Mr. Kumar, 55, said sales are still at 60% of pre-pandemic levels, with no signs of recovery. The customers who do make purchases are often forgoing expensive outfits in favor of necessities.
“They are spending less," he said. “Most have cut down their consumption."
Mr. Kumar said he is struggling to pay back a loan he took out in 2019 to open a second store in Noida, a suburb of New Delhi. That new location brings in only a quarter of the sales it once did before the pandemic. He has already let go of half his employees.
“I’m very worried how I will pay the bank loan and rent," he said. “I’m thinking of emptying my new shop and closing it."
Consumer sentiment remained pessimistic in September at 57.7, up from 48.6 in July, according to a bimonthly survey from the Reserve Bank of India. Anything under 100 shows pessimism, while anything above 100 indicates optimism. Economists pointed to the deterioration of sentiment in several categories in September compared with two months earlier—including employment, income and the overall economic situation—as possible warning signs for the labor market and spending.
India’s bigger companies and wealthiest people are benefiting the most from the country’s economic recovery, economists said. Exports are growing and manufacturing is picking up. Data firm IHS Markit’s purchasing managers index for manufacturing in India—a measure of activity in the private sector—rose to 55.9 in October, the fourth straight month of growth. A reading above 50 indicates that activity is increasing, while a reading below points to a decline in activity.
India’s economy should continue to improve in the third quarter of 2021, said Aurodeep Nandi, an economist with Nomura in Mumbai. However, many economists said it is too soon to predict how robust or quickly the economic recovery will be in the long term.
“The growth outlook beyond looks a bit murky," Mr. Nandi said.
The new Omicron variant, first detected in South Africa, adds an element of uncertainty. The emergence of Omicron, which the World Health Organization has classified as a variant of concern, has already roiled global markets and prompted news travel restrictions. Scientists say they haven’t yet determined whether Omicron is more transmissible or better at evading vaccines and immune responses than previous variants.
India remains vulnerable to another surge of the virus.
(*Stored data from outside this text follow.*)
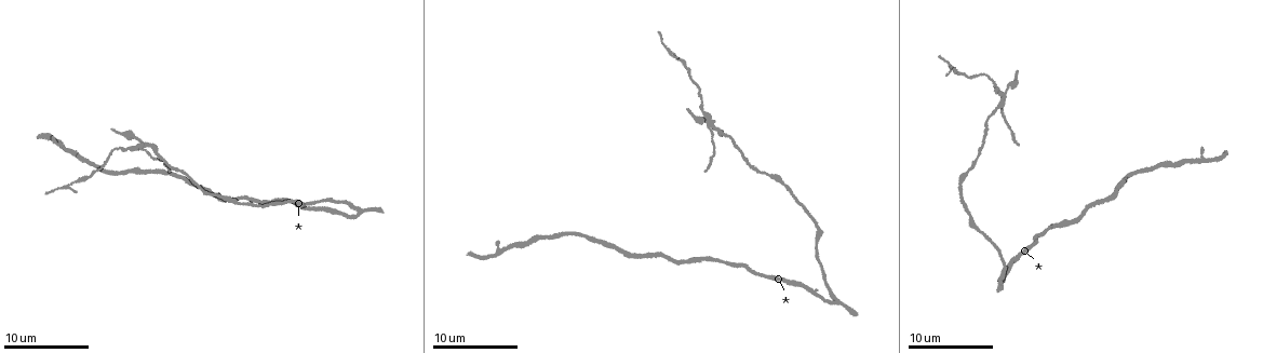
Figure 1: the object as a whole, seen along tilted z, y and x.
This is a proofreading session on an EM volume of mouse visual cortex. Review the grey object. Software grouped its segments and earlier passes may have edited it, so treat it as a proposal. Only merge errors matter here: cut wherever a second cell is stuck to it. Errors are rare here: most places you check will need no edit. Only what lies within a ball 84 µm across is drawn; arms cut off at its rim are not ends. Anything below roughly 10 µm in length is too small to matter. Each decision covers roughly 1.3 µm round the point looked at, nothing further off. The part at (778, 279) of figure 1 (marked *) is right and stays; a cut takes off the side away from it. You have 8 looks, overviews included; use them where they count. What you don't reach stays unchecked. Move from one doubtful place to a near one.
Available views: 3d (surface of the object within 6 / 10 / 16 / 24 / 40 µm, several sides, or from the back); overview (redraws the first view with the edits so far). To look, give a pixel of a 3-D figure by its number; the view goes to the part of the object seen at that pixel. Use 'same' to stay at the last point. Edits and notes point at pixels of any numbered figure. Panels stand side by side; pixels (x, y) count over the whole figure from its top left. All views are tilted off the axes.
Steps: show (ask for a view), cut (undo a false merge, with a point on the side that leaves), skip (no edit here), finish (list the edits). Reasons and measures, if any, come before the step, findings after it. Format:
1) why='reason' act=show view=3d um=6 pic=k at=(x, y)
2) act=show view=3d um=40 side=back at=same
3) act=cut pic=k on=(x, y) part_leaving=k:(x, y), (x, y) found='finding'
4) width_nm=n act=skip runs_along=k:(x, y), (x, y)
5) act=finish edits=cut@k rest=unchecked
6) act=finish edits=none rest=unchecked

why='calibre changes' act=show view=3d um=6 pic=1 at=(972, 218)

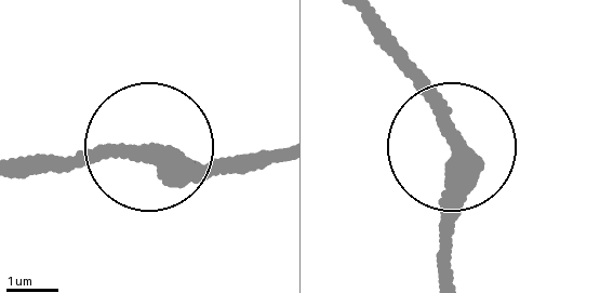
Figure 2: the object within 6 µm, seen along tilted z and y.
act=show view=3d um=6 side=back pic=2 at=(136, 154)

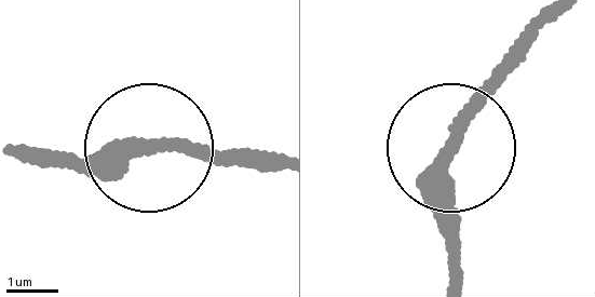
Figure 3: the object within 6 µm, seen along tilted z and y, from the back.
width_nm=290 act=skip runs_along=3:(23, 162), (90, 173), (162, 148), (267, 164) found='one cell here'

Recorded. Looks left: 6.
why='calibre changes' act=show view=3d um=6 pic=1 at=(966, 175)

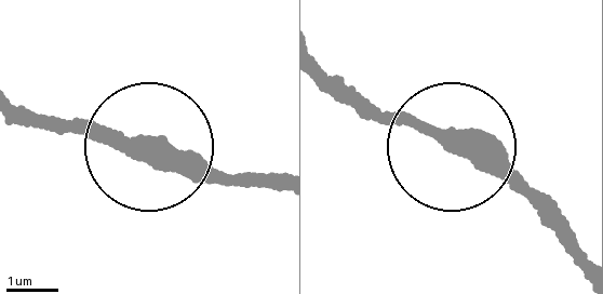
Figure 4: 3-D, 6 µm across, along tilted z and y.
width_nm=320 act=skip runs_along=4:(585, 275), (503, 163), (338, 101) found='all the same cell'

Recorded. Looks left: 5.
act=show view=3d um=6 pic=1 at=(818, 262)

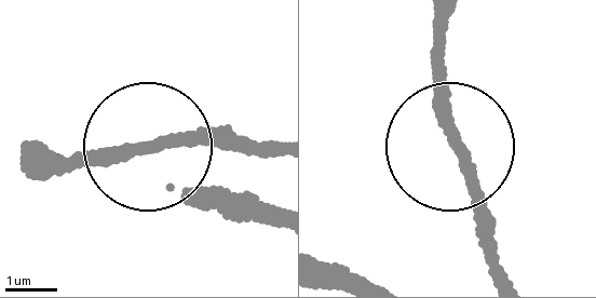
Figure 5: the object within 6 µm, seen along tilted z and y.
act=show view=3d um=6 side=back pic=5 at=(461, 155)

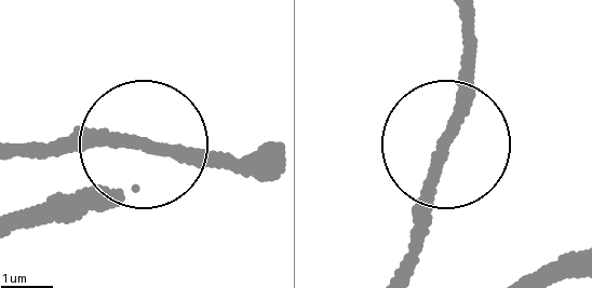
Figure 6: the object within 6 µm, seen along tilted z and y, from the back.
act=skip found='all the same cell'

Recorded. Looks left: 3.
why='calibre changes' act=show view=3d um=16 pic=1 at=(718, 131)

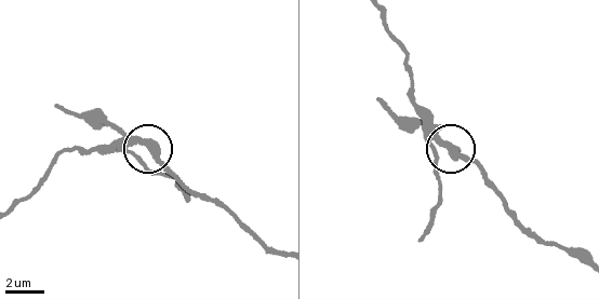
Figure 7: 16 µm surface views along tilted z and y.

Only about 31.5% of its nearly 1.4 billion people are fully vaccinated, according to Our World in Data. Epidemiologists say immunity from those previously infected during the spring surge has waned.
Inflation is also nudging up food prices for consumers and the costs of raw materials for businesses in India. The wholesale price index climbed 12.54% in October, up from 10.66% in September, according to the Ministry of Commerce and Industry. The ministry blamed the high rate of inflation on a jump in prices on food, metals, petroleum and natural gas.
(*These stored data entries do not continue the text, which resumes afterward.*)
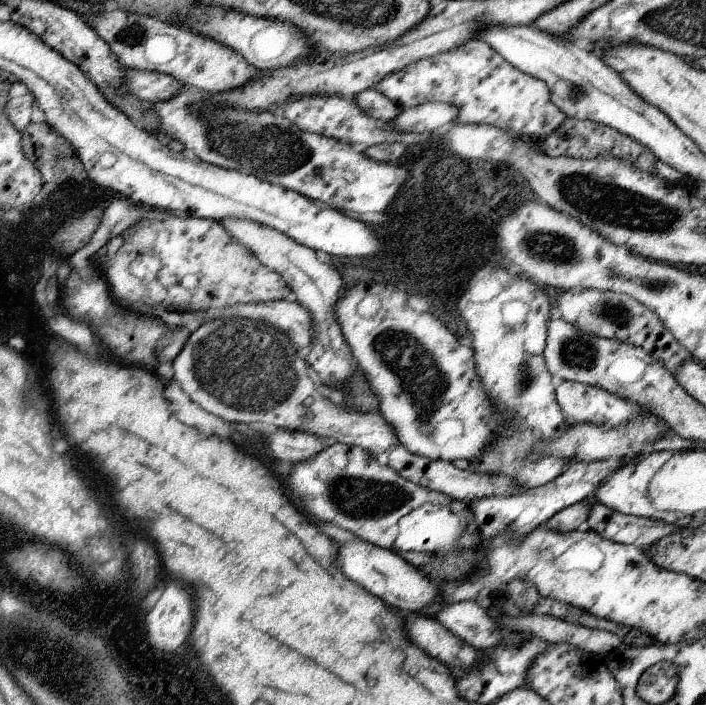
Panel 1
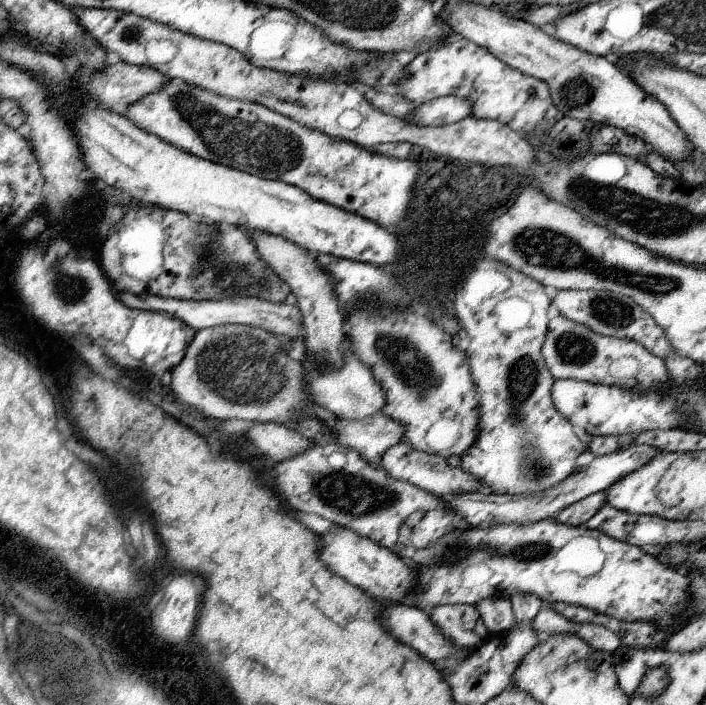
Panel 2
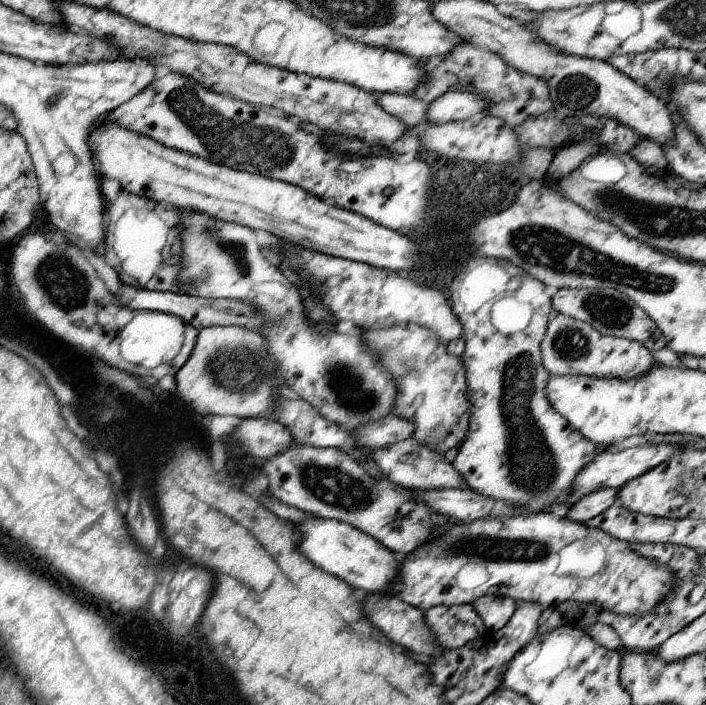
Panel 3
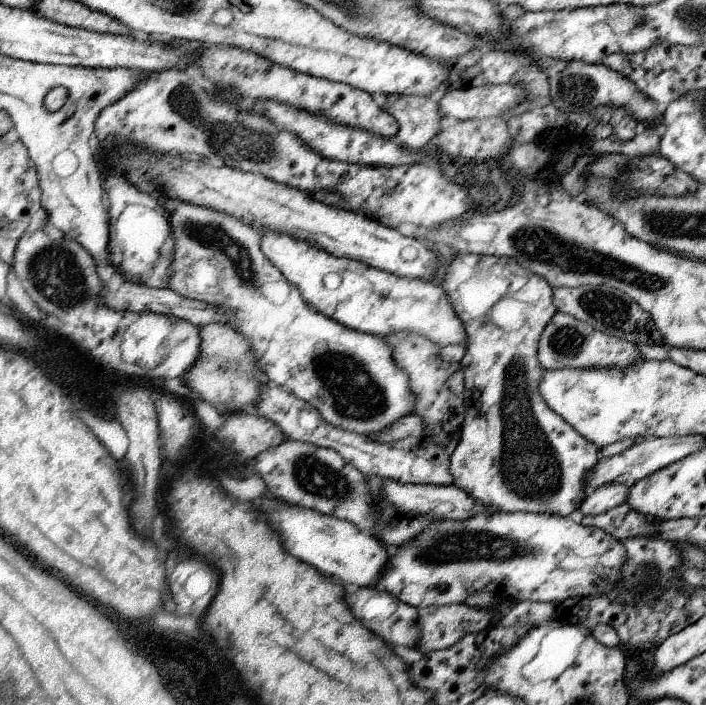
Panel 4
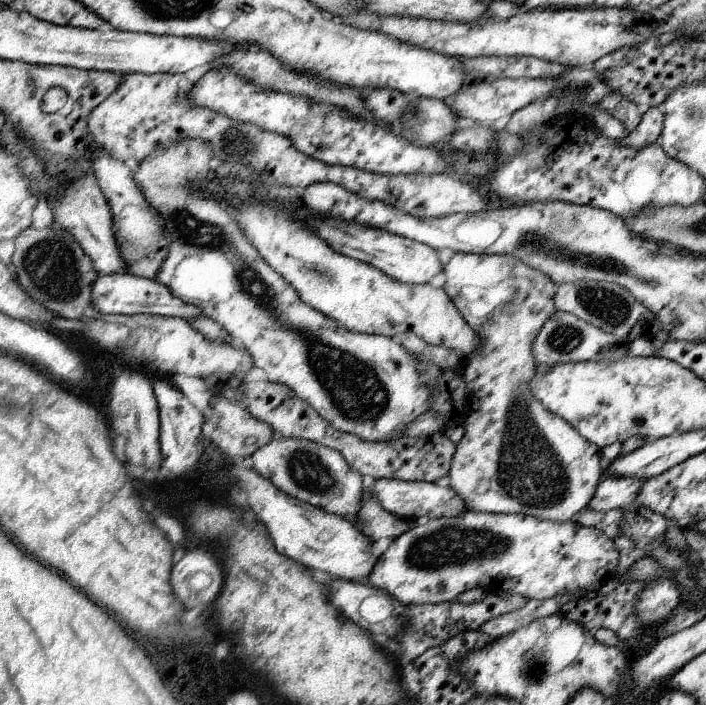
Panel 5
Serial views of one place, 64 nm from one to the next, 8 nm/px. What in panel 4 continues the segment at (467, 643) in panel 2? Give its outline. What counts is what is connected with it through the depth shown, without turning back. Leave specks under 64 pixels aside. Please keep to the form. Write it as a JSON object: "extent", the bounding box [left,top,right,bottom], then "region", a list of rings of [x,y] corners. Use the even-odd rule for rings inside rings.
{"extent":[414,602,492,654],"region":[[[465,602],[422,607],[418,614],[421,635],[414,649],[422,654],[454,646],[464,637],[490,626],[492,618],[492,613],[472,608]]]}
Uddeshya Goel said his family’s four factories in Uttar Pradesh are enjoying a surge of demand for its textiles, carpets and home furnishings. But the prices on goods such as cotton and other goods imported from China and Vietnam have sometimes doubled. Even if they are willing to pay, supply chain snags mean they can’t get their hands on enough raw materials, he said.
“Profit margins have gone down," said Mr. Goel. “It’s hitting us right now, and we can’t shift the entire cost to the consumers."
Mr. Kundu, the economist, said he is expecting India to take four years before its economy gets back to pre-pandemic levels. “Growth next year, it will drop off a bit," he said.